Why the bridge is split across audio, transcript, and delivery paths
The fastest way to wreck a live coaching system is to make the audio path wait on the text path.
The backend avoids that by separating responsibilities. The audio side is responsible for transport, buffering, session readiness, resampling, and append operations into the realtime socket. The text side is responsible for partial transcript delivery, coaching output, and persistence through Redis and SignalR. Those two sides talk to each other, but neither side is allowed to own the whole call.
That split is why the docstring in media_bridge.py explicitly calls out streaming transcripts and insights via SignalR. SignalR is not just a UI convenience. It is the delivery layer for everything that should reach the console as soon as it is available. Partial transcripts keep the user oriented while the call is still in flight, and coaching insights can follow the same path without freezing the media stream.
The transcript buffer to Redis is the other piece that keeps this sane. Live output is ephemeral by nature, but the product still needs memory. Buffering transcript state in Redis lets the backend preserve the session after the call and keeps the system from treating the UI as the source of truth. The UI is the display. Redis is the memory. The bridge is what keeps them consistent.
The problem I was really solving
The hard problem was not audio conversion. It was turning live speech into a usable interaction before the moment passed.
If a coaching hint arrives after the speaker has already moved on, the content may still be correct, but the timing is gone. That is why the boundary matters more than the model itself. A clean transcript that lands late is just a transcript. A slightly rough transcript that lands on time can still help a recruiter steer the conversation. In a live call, timing is part of correctness.
That is also why I stopped chasing cleverness in the bridge. I did not want a system that guessed when it was ready. I wanted a system that knew. The session handshake had to finish first. The audio format had to be explicit. The resampling had to be repeatable. The output delivery had to stay separate from the input pipeline. Those are ordinary engineering choices, but they are the difference between a console that feels reactive and one that feels out of sync with the person speaking.
Why the order of operations matters so much
There are a lot of ways to build a voice pipeline that technically works. Most of them fail in the same place: they treat the live stream like a batch job.

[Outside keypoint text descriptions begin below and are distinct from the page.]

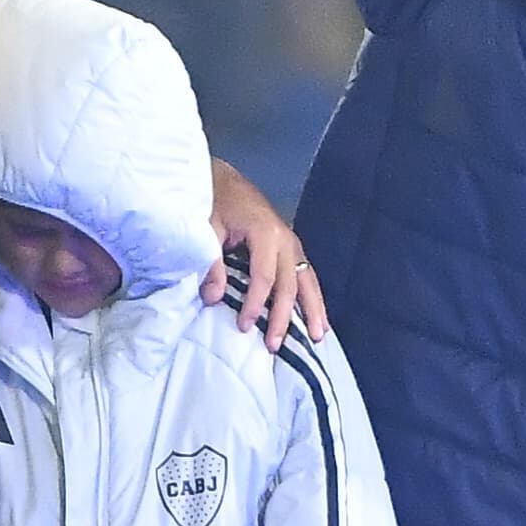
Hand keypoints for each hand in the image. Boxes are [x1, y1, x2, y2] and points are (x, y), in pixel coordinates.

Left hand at [205, 158, 325, 348]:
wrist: (224, 180)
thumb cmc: (214, 202)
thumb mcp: (207, 228)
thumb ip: (210, 263)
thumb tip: (212, 298)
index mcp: (265, 232)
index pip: (264, 277)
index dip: (255, 304)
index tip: (244, 326)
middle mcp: (286, 239)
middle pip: (290, 284)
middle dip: (283, 316)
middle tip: (274, 345)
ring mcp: (293, 243)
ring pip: (308, 281)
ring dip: (313, 310)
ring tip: (318, 337)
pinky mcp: (292, 248)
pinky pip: (307, 276)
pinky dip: (313, 298)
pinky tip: (317, 318)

A batch job can wait for the whole file. A live call cannot. A batch job can recover from a one-second stall. A live call cannot without making the user feel the gap. A batch job can pad out timing with retries and retries. In a live conversation, every extra hop shows up as friction.

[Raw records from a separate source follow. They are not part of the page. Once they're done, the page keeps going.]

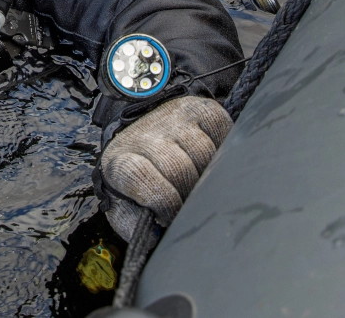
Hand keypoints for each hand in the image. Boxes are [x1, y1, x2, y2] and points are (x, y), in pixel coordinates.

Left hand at [100, 96, 231, 240]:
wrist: (140, 137)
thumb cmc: (138, 183)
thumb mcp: (127, 208)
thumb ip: (137, 225)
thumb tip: (160, 236)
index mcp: (119, 160)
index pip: (139, 175)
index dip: (163, 201)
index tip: (172, 216)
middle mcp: (144, 134)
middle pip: (177, 167)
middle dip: (191, 192)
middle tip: (194, 202)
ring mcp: (170, 118)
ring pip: (203, 151)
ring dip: (210, 172)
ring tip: (203, 182)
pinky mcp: (196, 107)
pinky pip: (221, 127)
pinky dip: (224, 145)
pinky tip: (214, 157)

That is why the startup sequence mattered so much. The bridge had to exist, the realtime session had to be updated, and only then could audio start flowing into input_audio_buffer.append. After that, the resampler could do its job, SignalR could carry partial output to the frontend, and Redis could preserve the transcript state. Each step depends on the one before it, but none of them should block the live media stream longer than necessary.

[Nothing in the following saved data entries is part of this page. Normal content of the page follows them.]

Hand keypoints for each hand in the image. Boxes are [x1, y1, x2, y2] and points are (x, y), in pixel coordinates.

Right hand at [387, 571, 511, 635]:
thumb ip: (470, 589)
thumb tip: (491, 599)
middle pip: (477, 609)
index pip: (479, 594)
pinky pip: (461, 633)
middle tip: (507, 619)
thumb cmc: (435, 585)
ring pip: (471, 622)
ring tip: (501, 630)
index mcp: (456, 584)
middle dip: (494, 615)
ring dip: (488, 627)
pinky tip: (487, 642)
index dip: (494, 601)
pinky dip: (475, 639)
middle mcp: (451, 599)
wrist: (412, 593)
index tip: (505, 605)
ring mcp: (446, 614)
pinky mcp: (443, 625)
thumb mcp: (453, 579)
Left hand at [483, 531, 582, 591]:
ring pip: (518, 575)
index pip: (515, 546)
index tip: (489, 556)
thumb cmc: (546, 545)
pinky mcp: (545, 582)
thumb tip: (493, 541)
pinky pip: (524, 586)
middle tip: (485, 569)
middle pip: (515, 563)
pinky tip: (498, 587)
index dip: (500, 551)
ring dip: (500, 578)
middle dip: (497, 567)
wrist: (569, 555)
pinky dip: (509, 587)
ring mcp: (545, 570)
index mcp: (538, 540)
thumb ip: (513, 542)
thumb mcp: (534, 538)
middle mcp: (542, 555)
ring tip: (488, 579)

The practical lesson is simple: the place where two systems meet is where correctness lives. If the boundary is sloppy, every downstream component inherits the mess. If the boundary is clean, the rest of the pipeline gets to stay boring.
Closing
Once I fixed the session ordering and made the resampling path deterministic, the rest of the console started behaving like a live system instead of a lucky one. Audio, model state, transcript persistence, and UI delivery are different problems with different clocks, and the backend finally treats them that way.
The next round of work is no longer about whether the call stays usable. It is about how far the coaching surface can be pushed once the boundary itself is trustworthy.